Nous ne sommes pas une espèce sexuelle particulière. Nous sommes carboniques et métalliques (comme l’acier, implacable et fragile… copulation du fer et du diamant). Personne ne nous fera choir dans les manuels de sociologie. Nous ne sommes pas homosociaux, nous sommes les vrais païens : nous propageons nos descentes de reins, nos crinières, nos gestes amicaux. Nous aimons les aigles et les lions, mais nous savons pleurer l’âne qui meurt sous les coups. 

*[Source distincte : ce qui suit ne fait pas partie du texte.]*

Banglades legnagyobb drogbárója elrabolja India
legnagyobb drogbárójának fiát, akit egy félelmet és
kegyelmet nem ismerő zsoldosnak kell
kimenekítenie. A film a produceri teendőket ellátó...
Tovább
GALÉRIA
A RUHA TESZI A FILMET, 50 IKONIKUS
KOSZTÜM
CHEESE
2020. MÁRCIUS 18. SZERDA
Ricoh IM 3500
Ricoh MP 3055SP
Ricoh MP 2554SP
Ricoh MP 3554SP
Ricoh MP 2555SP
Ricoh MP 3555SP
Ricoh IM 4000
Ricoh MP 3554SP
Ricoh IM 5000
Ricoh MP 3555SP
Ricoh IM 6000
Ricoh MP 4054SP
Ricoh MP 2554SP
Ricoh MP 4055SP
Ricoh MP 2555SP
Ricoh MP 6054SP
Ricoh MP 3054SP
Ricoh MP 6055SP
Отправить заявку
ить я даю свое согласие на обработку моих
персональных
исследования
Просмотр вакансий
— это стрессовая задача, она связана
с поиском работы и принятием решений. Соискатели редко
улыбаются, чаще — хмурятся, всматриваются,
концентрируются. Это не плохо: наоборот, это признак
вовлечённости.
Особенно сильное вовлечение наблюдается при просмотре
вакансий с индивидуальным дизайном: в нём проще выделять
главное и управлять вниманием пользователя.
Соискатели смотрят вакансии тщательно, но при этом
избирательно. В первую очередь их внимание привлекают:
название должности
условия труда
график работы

  Nous hantons les Raves, les parties fines et les bals du 14 juillet. Nous aimons les gueules populaires et les silhouettes aristocratiques. Nos slogans tam-tament le monde parce qu’ils y vont de notre peau, de nos regards, de nos hanches et de nos clins d’œil. Nous sommes la multitude des bouches à oreille, nous savons mettre la politique à portée de voix ou d’amour. Nous ensorcelons l’Universel dans le Singulier, la Grande Dimension dans la Petite. Nous haïssons la Moyenne populacière qui applaudit lorsque Cinq-Mars est décapité, celle qui aime voir empaler ceux qui risquent ce qu’elle n’osera jamais

  Depuis quinze ans, la Moyenne ricane : « Fini de rire les Chiennes ! Voici venu le Temps du Repentir. Sortez vos fouets ! Mais cette fois, c’est pour de vrai ! C’est pour faire pénitence… » Elle accompagne l’abject Carnaval de la Misère, de la Misère et de la Loi du Grand Marché Mondial. 

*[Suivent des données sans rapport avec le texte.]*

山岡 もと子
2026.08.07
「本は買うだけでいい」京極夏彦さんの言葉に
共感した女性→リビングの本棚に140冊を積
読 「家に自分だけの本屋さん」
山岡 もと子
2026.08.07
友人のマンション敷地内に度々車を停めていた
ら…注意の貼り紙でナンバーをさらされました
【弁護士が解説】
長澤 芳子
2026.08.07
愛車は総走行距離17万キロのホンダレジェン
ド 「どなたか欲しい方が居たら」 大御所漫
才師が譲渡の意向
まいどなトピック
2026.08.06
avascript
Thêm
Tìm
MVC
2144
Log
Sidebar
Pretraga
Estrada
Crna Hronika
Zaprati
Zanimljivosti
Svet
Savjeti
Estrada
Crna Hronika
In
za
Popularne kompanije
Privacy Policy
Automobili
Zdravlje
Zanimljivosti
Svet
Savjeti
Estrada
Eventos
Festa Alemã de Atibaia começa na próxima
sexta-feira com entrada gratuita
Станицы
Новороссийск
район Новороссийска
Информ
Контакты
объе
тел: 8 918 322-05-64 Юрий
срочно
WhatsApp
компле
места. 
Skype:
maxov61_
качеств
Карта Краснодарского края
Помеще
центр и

  Mais les Chiennes ont du cran. Elles ressortent toujours des poubelles de l’Histoire qui regorgent de leurs génies et de leurs martyrs. Salut à toi Oscar Wilde ! Salut à toi Alan Turing, qui a brisé les cordes de la machine nazie ! Salut à vous Michel Foucault, Copi, Guy Hocquenghem qui ont désobéi aux tumeurs, aux sarcomes, aux bacilles en écrivant jusqu’au bout ! 

  La Mémoire des Chiennes ne reste jamais coincée dans les tombeaux. Elle aime prendre feu. C’est une braise agile qui peut embraser la plaine lorsque les blonds épis sont mûrs. La République des Chiennes ne doit pas s’éteindre et ne s’éteindra pas.